The modern library is democratic, not autocratic. It does not hand you down a volume from a very high shelf and tell you that is exactly what you want and you mustn’t ask for anything else. It says: we are the agents of a co-operative concern. For convenience sake, just as in the case of the public schools, you conclude to tax yourselves to maintain a public collection of books, instead of having to form private collections of your own, smaller and vastly more expensive. We are in communication with every one of you by telephone. The machine for which you have paid is all ready to work—stoked and cleaned and oiled. Why don’t you press the button? Those who don’t are just suffering from hysteresis—lag of apprehension. They think the library is what it was in 1850. They are behind the times.

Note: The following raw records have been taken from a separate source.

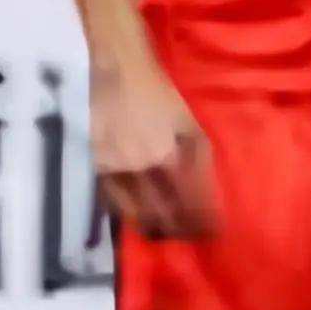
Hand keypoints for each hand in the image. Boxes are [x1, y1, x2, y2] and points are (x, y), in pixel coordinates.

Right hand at [90, 61, 217, 241]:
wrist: (117, 74)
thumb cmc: (160, 96)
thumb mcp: (190, 124)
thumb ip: (199, 160)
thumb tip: (205, 194)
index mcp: (170, 157)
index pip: (191, 205)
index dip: (204, 223)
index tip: (214, 232)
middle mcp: (142, 171)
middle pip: (164, 218)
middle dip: (181, 231)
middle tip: (192, 235)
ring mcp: (116, 173)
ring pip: (138, 218)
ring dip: (156, 228)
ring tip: (168, 231)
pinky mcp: (96, 171)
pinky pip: (115, 206)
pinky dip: (131, 216)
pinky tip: (141, 216)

Am I not afraid that if all the business men should press the button at once, the library would be swamped? There would be a little swearing at first, I fear. But ultimately there would be a realization that a library built and stocked and manned to serve perhaps 50 business men at once cannot serve 500 or 5000. There would be pressure on the legislature; we should have the necessary funds and in short order we should be serving our 5000 as smoothly as we served our 50.

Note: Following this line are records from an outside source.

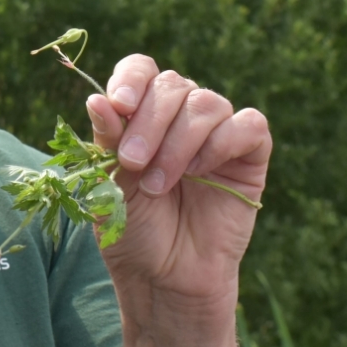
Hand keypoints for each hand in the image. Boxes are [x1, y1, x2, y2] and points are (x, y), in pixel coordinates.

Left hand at [85, 56, 269, 314]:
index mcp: (141, 113)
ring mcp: (217, 133)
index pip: (141, 69)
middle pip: (171, 85)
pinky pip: (249, 124)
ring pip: (207, 103)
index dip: (132, 79)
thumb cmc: (132, 230)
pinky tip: (201, 172)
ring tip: (158, 185)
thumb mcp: (109, 184)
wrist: (164, 277)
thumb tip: (96, 99)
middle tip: (133, 163)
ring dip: (178, 142)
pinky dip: (222, 142)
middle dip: (148, 121)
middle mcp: (180, 116)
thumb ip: (106, 141)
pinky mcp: (250, 155)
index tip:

Now let us get down to something concrete. Just what information are we prepared to give to business and industrial houses? Here are some actual questions asked lately and answered in our reference departments—many of them by telephone:

The uses of lye in baking powder. History and development of the plow.

Substitute for such commercial products as dyes, sealskin, fertilizers, etc.

Receipts for preparing in the wholesale manner mustard and salad-dressing, and for bottling olives.

Methods of installing a refrigerating plant.

Addresses of the manufacturers of toys in the United States.

How far from the curb may vehicles be parked in St. Louis.

Names of manufacturers of bottled buttermilk.